* [Work task]:
Scan the entries for the word "해외에서", and copy every line where it appears.

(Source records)

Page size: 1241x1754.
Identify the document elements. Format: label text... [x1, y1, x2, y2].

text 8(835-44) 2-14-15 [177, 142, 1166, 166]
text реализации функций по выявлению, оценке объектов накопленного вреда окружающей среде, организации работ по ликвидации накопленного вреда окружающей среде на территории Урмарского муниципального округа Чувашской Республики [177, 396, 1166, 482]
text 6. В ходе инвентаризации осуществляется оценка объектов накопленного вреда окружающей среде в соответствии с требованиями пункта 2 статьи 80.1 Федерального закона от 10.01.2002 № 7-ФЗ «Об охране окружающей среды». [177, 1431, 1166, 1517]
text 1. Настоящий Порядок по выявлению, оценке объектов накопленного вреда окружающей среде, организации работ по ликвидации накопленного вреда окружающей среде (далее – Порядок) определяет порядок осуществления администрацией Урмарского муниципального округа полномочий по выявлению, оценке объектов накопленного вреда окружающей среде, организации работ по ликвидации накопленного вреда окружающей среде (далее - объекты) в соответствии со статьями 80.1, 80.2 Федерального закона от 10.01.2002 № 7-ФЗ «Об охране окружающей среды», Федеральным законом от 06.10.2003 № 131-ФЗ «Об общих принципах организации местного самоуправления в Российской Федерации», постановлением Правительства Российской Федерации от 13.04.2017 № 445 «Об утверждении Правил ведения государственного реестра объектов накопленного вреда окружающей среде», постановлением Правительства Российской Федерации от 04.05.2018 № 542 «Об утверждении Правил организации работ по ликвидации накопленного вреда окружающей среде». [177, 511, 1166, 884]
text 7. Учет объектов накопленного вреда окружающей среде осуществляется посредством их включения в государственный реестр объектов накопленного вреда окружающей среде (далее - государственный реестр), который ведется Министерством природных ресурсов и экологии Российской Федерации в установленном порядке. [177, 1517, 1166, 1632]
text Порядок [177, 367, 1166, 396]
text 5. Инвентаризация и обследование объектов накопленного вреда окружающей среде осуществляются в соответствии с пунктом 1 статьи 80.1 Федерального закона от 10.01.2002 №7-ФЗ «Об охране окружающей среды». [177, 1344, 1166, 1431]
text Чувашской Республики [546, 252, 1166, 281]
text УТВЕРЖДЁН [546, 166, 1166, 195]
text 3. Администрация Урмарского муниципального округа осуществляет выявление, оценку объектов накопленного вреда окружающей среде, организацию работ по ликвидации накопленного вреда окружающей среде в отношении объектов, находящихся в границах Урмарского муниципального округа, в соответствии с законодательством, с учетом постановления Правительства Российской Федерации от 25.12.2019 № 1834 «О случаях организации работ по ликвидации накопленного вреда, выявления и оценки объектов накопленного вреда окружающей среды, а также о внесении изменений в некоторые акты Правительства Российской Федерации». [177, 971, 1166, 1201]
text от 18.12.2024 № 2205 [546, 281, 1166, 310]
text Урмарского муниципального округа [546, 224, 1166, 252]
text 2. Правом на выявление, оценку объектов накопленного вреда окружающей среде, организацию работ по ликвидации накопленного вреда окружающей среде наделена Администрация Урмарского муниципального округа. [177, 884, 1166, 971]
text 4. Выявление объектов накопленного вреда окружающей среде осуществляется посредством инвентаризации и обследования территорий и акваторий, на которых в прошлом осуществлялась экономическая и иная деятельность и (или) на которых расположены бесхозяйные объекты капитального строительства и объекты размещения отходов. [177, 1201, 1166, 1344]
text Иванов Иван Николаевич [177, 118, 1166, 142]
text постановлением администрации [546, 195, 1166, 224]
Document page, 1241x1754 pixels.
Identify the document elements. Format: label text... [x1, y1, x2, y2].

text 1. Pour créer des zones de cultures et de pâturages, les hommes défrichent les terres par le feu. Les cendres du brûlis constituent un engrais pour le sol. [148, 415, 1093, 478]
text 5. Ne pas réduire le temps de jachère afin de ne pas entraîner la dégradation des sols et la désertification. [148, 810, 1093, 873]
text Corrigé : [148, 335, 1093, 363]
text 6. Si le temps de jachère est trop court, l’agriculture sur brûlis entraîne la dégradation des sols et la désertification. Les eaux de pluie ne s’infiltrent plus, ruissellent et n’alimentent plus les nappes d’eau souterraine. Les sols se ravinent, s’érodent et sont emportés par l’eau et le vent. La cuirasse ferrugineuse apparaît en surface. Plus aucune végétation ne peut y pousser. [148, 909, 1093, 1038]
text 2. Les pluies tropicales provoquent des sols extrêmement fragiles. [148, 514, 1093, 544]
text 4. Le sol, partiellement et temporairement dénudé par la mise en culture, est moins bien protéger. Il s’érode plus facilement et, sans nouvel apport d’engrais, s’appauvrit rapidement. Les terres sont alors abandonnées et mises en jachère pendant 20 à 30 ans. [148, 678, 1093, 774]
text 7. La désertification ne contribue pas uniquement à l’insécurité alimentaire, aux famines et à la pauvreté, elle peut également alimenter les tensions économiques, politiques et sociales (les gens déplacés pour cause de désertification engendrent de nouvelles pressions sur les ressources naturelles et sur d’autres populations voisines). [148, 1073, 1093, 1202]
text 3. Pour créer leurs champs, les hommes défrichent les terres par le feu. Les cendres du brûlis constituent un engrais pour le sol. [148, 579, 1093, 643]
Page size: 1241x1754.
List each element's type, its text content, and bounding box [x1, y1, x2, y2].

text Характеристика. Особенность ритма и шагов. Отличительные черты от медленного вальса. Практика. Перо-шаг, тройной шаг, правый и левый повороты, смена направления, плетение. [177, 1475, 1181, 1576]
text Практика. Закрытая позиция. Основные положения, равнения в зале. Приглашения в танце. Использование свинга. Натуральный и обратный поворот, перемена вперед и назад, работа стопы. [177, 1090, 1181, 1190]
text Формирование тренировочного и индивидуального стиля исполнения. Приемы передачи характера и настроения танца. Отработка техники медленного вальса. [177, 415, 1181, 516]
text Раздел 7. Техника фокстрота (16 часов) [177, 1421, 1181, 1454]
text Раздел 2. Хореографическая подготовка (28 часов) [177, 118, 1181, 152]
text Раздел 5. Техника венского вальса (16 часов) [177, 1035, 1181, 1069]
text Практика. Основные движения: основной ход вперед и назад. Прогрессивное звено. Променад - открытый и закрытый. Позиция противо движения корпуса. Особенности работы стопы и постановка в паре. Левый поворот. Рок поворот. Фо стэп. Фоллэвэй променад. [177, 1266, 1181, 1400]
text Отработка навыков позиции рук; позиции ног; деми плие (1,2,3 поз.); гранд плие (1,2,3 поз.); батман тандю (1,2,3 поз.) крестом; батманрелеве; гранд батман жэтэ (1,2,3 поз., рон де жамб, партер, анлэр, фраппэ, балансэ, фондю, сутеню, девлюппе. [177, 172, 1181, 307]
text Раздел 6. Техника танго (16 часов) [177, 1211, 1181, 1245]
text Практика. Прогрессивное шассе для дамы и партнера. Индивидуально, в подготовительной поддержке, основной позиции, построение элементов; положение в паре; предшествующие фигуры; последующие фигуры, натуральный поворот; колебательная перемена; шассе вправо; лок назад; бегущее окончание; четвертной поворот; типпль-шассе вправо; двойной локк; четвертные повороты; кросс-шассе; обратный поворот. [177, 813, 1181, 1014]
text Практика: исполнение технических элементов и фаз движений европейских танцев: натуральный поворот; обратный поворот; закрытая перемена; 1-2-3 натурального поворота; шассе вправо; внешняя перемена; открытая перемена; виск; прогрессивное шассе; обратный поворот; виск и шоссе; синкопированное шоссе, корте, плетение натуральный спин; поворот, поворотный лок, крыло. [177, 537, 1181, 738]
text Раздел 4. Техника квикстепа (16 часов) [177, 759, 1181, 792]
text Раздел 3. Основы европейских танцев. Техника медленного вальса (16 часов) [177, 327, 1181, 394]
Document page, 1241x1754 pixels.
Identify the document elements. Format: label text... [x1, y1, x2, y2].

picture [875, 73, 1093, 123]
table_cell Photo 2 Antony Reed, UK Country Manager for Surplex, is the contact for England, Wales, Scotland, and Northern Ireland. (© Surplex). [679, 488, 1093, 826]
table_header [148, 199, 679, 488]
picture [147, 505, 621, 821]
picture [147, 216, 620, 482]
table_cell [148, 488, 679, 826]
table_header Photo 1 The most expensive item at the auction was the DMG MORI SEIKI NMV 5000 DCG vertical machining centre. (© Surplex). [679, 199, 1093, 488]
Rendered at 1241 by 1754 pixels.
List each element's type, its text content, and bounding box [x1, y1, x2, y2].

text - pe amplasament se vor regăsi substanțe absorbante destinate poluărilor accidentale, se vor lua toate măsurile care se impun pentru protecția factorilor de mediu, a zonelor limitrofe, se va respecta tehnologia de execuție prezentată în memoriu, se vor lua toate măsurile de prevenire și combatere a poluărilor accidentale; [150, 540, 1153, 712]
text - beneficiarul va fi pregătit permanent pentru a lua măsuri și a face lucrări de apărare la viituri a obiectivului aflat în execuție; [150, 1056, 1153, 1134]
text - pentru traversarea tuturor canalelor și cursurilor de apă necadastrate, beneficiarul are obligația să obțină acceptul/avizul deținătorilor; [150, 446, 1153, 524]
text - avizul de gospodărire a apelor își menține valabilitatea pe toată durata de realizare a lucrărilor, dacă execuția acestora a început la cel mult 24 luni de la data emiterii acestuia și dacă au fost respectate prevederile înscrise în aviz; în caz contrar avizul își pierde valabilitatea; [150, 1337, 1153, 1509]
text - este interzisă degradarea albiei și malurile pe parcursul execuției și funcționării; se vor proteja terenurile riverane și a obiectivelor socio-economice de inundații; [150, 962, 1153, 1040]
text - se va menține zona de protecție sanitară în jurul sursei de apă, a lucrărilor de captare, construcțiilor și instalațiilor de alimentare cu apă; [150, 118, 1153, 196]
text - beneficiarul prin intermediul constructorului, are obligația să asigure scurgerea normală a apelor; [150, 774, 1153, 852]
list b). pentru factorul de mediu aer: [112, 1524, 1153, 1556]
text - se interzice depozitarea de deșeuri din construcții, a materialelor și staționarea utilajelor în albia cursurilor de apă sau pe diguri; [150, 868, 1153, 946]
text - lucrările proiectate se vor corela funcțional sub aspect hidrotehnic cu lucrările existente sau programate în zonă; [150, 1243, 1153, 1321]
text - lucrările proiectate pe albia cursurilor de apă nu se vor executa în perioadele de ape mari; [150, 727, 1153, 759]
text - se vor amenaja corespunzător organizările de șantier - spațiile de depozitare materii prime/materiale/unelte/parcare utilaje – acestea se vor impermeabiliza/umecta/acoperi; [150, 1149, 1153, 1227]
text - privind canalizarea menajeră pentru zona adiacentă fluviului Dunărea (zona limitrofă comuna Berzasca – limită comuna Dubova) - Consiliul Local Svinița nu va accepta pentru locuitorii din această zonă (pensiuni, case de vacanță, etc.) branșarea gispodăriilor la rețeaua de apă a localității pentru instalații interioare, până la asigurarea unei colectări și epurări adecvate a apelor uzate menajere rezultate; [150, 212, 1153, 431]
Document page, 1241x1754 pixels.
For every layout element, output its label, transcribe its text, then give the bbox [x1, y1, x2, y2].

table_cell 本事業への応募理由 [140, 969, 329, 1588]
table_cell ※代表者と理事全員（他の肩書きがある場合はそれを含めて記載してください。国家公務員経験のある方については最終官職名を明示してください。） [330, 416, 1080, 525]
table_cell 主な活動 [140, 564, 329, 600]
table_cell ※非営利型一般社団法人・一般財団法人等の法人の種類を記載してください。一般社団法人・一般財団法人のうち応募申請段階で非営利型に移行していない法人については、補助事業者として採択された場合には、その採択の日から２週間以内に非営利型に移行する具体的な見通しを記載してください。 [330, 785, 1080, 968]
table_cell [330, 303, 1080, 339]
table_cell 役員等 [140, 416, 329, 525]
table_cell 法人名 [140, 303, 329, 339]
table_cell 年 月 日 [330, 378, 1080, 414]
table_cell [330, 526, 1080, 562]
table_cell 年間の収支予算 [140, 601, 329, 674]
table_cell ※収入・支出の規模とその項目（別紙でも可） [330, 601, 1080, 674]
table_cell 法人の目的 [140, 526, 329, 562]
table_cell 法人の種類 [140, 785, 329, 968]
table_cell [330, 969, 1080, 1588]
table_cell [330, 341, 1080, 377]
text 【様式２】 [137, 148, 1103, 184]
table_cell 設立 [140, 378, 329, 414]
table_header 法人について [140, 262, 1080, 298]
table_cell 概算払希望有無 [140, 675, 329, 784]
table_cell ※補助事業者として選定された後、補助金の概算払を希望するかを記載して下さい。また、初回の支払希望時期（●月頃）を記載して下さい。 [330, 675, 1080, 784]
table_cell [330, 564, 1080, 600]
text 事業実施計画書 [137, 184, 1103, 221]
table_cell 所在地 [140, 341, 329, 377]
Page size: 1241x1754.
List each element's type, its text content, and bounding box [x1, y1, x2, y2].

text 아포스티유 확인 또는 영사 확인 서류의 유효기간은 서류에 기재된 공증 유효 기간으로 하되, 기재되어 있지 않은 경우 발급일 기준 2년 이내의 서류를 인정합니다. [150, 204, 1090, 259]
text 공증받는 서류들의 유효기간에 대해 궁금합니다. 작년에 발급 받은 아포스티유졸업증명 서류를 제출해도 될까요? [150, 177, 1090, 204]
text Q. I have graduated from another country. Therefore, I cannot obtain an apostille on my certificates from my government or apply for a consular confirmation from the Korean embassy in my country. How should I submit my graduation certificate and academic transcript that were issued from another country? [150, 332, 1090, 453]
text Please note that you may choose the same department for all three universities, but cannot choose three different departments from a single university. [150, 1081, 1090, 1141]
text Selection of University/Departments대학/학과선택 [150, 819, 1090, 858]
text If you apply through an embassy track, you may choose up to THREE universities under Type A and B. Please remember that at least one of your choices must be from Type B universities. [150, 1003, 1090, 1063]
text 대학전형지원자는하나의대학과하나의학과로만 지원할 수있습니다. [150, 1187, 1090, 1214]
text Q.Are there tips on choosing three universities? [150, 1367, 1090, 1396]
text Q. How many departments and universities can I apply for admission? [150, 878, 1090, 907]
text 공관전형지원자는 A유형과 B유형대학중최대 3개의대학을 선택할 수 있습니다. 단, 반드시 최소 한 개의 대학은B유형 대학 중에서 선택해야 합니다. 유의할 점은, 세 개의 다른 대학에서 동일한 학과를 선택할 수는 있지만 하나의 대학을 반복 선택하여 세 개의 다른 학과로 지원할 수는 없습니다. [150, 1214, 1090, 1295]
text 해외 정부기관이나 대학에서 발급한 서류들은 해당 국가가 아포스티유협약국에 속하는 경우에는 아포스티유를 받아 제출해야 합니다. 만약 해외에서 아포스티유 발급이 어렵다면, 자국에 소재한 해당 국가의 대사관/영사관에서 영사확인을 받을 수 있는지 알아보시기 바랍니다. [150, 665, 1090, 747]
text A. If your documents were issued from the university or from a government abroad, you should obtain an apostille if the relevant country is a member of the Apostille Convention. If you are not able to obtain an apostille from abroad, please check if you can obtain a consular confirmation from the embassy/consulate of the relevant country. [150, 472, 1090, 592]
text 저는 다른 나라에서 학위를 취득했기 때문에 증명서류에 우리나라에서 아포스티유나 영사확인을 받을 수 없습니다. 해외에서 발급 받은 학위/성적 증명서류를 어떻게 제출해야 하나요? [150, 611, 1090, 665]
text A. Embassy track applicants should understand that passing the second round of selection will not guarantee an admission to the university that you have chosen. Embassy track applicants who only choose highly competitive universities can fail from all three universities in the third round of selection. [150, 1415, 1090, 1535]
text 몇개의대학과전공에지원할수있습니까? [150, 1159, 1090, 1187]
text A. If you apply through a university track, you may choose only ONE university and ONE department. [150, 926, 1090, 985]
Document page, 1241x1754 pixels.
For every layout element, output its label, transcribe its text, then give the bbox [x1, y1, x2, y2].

* [Result for this task]:
text 해외 정부기관이나 대학에서 발급한 서류들은 해당 국가가 아포스티유협약국에 속하는 경우에는 아포스티유를 받아 제출해야 합니다. 만약 해외에서 아포스티유 발급이 어렵다면, 자국에 소재한 해당 국가의 대사관/영사관에서 영사확인을 받을 수 있는지 알아보시기 바랍니다. [150, 665, 1090, 747]
text 저는 다른 나라에서 학위를 취득했기 때문에 증명서류에 우리나라에서 아포스티유나 영사확인을 받을 수 없습니다. 해외에서 발급 받은 학위/성적 증명서류를 어떻게 제출해야 하나요? [150, 611, 1090, 665]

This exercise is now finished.